* _Kutipan Teks_
<<<<
Menghitung
Hari di Gaza
Dinna Wisnu ;
Direktur Program Pascasarjana Bidang Diplomasi,
Universitas Paramadina
|
KOMPAS,
05 Agustus 2014
PBB dan Amerika Serikat mengumumkan bahwa Israel dan Hamas telah
menyetujui gencatan senjata selama 72 jam sejak pukul 08.00 waktu Gaza, 1
Agustus 2014. Ini saat kritis yang menentukan masa depan Gaza. Akankah
gencatan senjata ini gagal bertahan seperti ketika Dewan Keamanan PBB
menyerukan tuntutan serupa menjelang hari raya Idul Fitri? Atau sekadar
berlalu dan kedua pihak kembali terlibat dalam pertempuran? Atau menjadi awal
dari perdamaian yang lebih permanen?
Kembalinya para pihak yang bertikai untuk duduk di meja
perundingan tak lepas dari peran Mesir meski tanpa mengurangi peran negara
lain, seperti Amerika Serikat dan organisasi PBB. Mesir kini kembali menjadi
kunci gencatan senjata antara Israel dan Hamas dengan harapan akan mengulangi
lagi kebijakan perdamaian yang lebih permanen, seperti pada November 2012.
Mesir menjadi penting dalam konflik di Gaza karena posisi geografisnya di
selatan Gaza dan gerbang akses antara warga Gaza dan dunia luar, selain dari
gerbang-gerbang lain yang dikontrol Israel.
Usul Mesir untuk gencatan senjata saat ini tak mudah karena
politik regional telah berubah dibandingkan dengan pada 2012. Mesir pun tak
seperti dulu lagi karena Ikhwanul Muslimin yang pernah menjadi harapan bagi
Hamas kini hancur dan pihak junta militer Mesir memilih mengisolasi Gaza
secara total.
Bagi masyarakat Gaza, isolasi ini melemahkan mereka secara
ekonomi, sosial, ataupun politik. Bukan hanya akses listrik, air bersih,
makanan, dan obat-obatan yang terbatas, pekerjaan pun semakin sulit dan
ekspor produk Gaza menurun drastis sebab biaya produksi mahal dan jumlah truk
ekspor dibatasi di perbatasan. Pertumbuhan ekonomi Gaza turun dari 15 persen
(Juni 2013) ke 3 persen (Januari 2014).
>>>>
* _Informasi_
<<<<
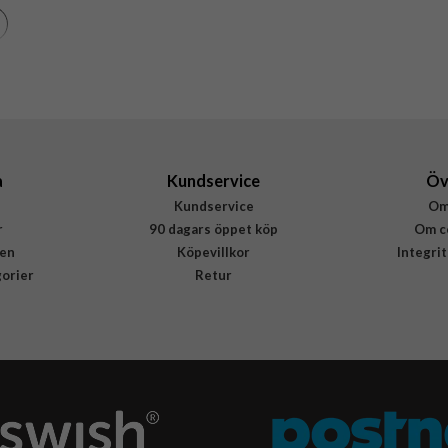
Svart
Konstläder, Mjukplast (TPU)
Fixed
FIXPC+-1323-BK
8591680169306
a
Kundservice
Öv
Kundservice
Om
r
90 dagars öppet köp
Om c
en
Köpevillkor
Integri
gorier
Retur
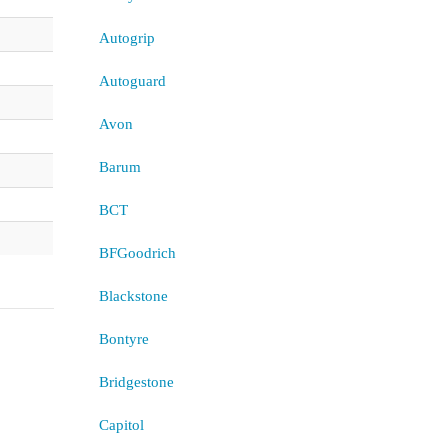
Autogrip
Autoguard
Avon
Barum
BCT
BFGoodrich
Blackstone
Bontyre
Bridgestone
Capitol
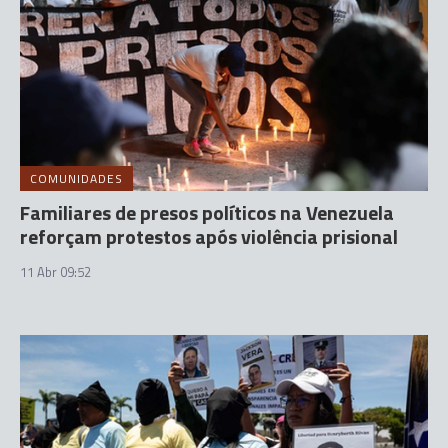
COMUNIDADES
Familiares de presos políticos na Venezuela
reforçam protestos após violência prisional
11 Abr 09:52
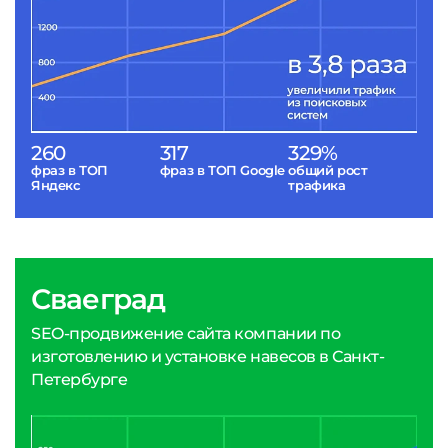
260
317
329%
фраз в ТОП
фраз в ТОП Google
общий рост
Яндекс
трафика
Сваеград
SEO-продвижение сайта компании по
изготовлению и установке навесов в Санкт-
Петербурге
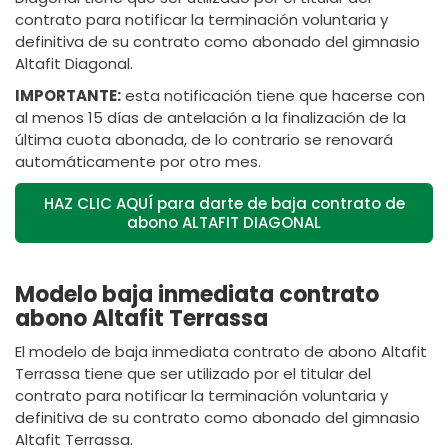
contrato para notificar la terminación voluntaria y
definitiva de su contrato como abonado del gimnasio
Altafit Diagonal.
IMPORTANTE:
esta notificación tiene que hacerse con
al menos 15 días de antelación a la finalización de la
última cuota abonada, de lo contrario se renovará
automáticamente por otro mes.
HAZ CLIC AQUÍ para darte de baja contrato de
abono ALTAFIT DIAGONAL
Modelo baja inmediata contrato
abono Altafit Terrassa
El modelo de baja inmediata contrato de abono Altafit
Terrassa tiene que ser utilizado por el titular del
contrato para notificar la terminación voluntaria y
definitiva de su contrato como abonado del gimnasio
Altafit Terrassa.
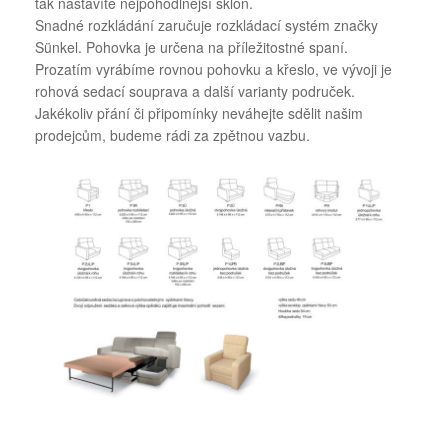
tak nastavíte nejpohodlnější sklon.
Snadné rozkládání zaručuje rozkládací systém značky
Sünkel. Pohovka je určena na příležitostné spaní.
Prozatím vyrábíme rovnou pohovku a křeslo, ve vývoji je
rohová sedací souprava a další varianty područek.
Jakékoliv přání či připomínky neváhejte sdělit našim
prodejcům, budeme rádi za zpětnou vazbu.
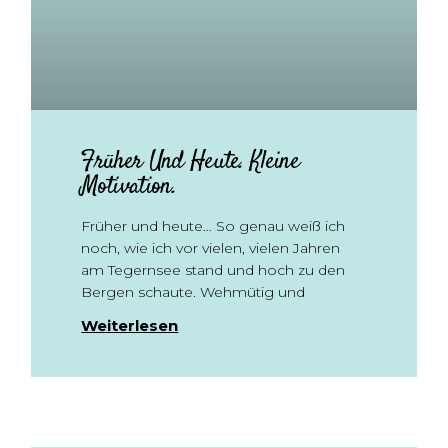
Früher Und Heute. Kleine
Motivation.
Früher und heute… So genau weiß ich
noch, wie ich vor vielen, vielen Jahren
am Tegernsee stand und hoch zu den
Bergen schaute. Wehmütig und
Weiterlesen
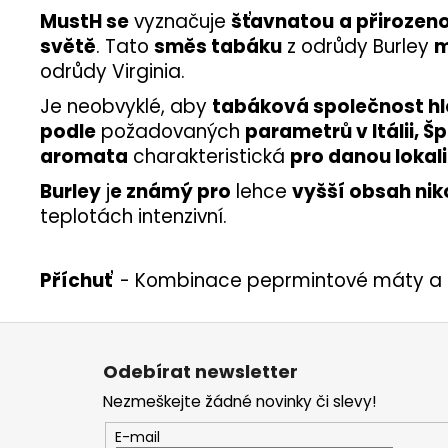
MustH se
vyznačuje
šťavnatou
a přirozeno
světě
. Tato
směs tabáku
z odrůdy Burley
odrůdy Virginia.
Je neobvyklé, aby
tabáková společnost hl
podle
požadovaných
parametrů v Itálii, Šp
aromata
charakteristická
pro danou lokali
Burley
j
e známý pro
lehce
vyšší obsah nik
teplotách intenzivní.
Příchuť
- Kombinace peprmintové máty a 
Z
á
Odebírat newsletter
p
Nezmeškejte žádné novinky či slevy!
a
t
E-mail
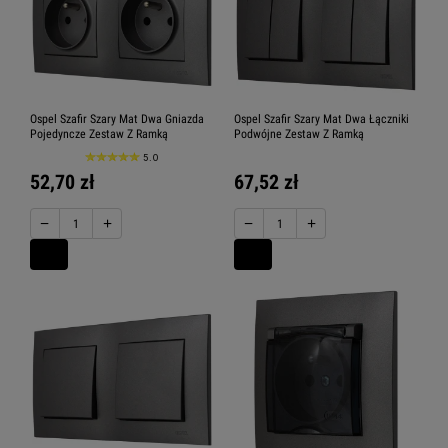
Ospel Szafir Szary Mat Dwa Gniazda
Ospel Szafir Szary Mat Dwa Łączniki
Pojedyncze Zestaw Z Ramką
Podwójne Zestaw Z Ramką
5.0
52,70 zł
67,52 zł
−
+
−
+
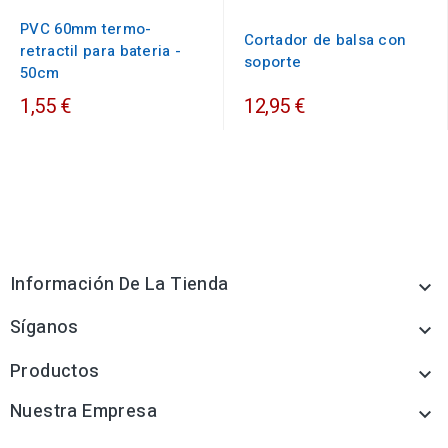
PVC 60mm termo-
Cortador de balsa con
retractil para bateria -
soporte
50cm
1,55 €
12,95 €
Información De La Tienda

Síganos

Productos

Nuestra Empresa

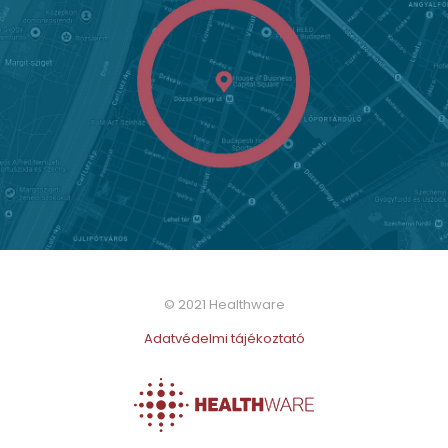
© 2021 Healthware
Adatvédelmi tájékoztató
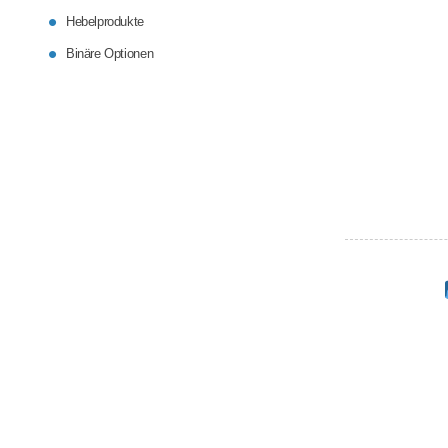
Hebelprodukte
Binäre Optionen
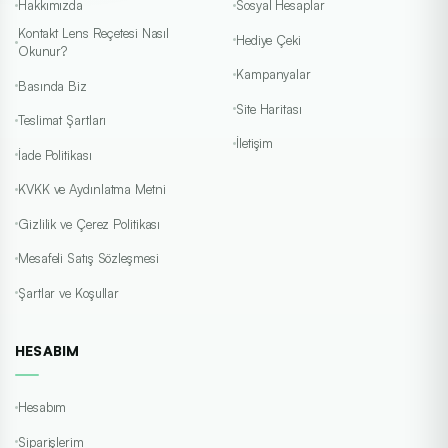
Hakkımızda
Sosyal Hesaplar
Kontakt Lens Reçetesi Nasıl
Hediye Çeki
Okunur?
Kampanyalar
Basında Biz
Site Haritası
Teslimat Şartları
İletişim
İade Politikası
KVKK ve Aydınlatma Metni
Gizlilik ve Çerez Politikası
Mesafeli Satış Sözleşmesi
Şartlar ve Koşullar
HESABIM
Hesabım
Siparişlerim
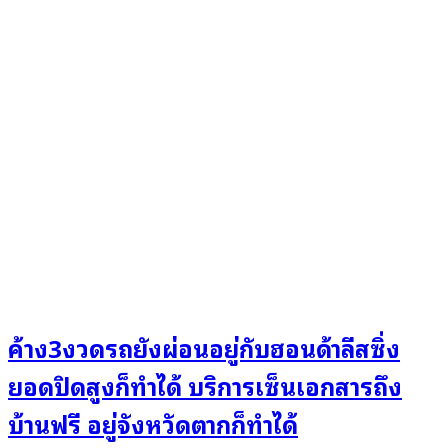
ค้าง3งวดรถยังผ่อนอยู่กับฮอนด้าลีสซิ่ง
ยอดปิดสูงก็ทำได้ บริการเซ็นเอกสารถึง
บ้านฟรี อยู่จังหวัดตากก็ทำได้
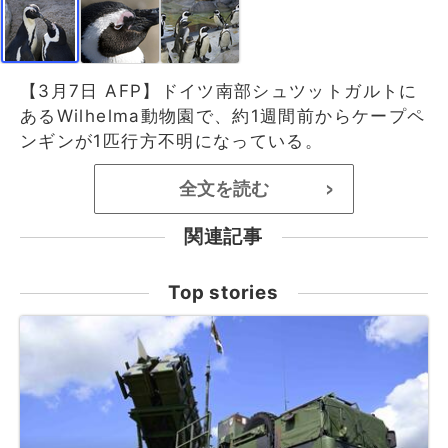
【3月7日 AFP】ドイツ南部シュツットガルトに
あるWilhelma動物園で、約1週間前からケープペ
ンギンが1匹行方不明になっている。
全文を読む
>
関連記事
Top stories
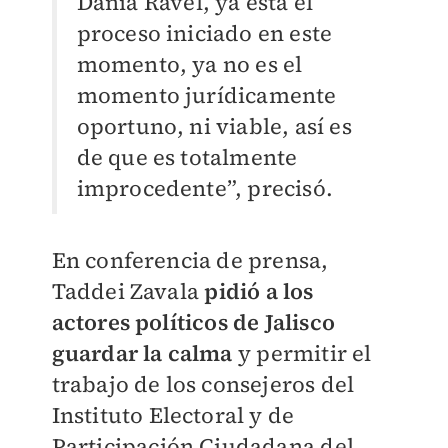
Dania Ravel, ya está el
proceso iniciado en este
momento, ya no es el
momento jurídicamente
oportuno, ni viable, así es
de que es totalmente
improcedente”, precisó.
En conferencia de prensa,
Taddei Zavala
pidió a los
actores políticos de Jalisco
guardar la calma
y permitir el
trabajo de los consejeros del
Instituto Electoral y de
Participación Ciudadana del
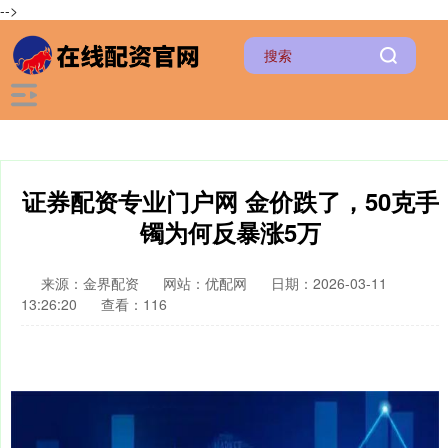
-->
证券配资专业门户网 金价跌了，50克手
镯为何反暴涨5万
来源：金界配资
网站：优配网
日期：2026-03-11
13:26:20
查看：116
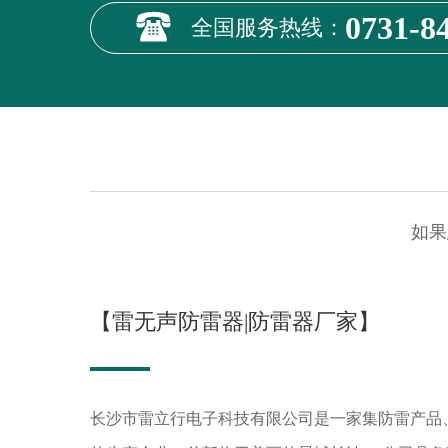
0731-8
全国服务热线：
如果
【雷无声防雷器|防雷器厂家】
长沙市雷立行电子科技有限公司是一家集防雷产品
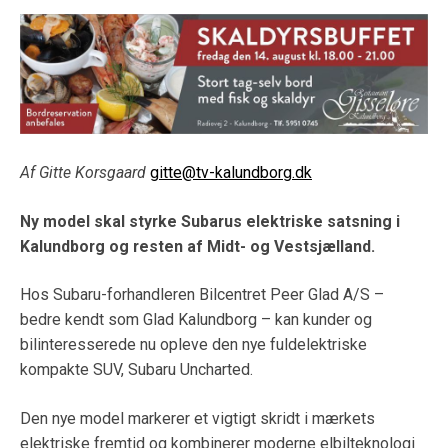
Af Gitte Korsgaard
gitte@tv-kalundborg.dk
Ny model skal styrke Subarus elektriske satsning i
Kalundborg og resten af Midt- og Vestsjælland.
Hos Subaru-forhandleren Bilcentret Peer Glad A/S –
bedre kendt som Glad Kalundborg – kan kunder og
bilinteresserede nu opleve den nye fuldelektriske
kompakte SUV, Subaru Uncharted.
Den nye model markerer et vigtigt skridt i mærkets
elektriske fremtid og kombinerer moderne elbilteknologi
>>>>
* _Petunjuk Kerja_
- A) Pilih semua baris dalam catatan yang memuat kata "Ramką", lalu salin baris-baris tersebut.
- B) Lanjutkan tulisan tentang gencatan senjata di Gaza, mulai setelah kalimat terakhirnya.

* _Hasil yang Diharapkan_
- A)
Pojedyncze Zestaw Z Ramką
Podwójne Zestaw Z Ramką

- B)
Dari sisi politik, usulan gencatan senjata berupaya
mengakomodasi tuntutan Israel dan Hamas yang juga menjadi dasar konflik di
Gaza. Israel dalam posisi menuntut penghentian permanen tembakan roket dari
Gaza ke wilayah Israel, menuntut demiliterisasi wilayah, atau menuntut
kekuatan bersenjata di Gaza dilucuti, termasuk yang paling mendasar berupa
penutupan terowongan-terowongan yang dituding menjadi jalan bagi rencana
gerilyawan Hamas menculik dan menyerang Israel.
Di sisi berhadapan, Hamas menyatakan bahwa mereka bersedia
melakukan gencatan senjata jika blokade atas Gaza dibuka, semua tahanan
Palestina yang ditangkap akhir-akhir ini di Tepi Barat dibebaskan, dan
seluruh pasukan keamanan Israel ditarik dari Gaza. Usulan gencatan bersenjata untuk konflik di
Gaza berjalan paralel. Saat konflik terjadi, Mesir mengajukan usul yang
berangkat dari usulan gencatan senjata pada 2012, ”Inisiatif Mesir”. Dalam
waktu tak lama, muncul rancangan usulan gencatan senjata dari John Kerry, ”Kerangka bagi Gencatan
Senjata Berperikemanusiaan di Gaza”, dan terakhir rancangan usul Turki dan
Qatar.
Tak mengakomodasi
Israel dan Hamas menolak terlebih dahulu rancangan usulan
gencatan senjata Kerry karena merasa rancangan tersebut tidak mengakomodasi
tuntutan mereka. Pihak Israel kecewa karena tuntutan demiliterisasi Gaza tak
ditegaskan, sementara Hamas juga menolak karena syarat Israel benar-benar
keluar dari Gaza tidak ditulis.
Hamas kemudian beralih pada rancangan usulan gencatan senjata
dari Qatar, Turki, dan AS. Proposal itu mengakomodasi tuntutan Hamas tentang
pembukaan blokade dan penarikan pasukan Israel dari Gaza, tetapi tak menyinggung
tuntutan Israel tentang demiliterisasi. Penolakan juga datang dari otoritas
Palestina karena basis perundingan yang difasilitasi Qatar, Turki, dan AS di
Paris tidak melibatkan otoritas Palestina sebagai perwakilan resmi masyarakat
Palestina. Perundingan juga mengabaikan Mesir yang akan memegang peran kunci
dalam solusi dan pembukaan blokade di Gaza. Proposal Qatar dan Turki ini
akhirnya kandas di tengah jalan.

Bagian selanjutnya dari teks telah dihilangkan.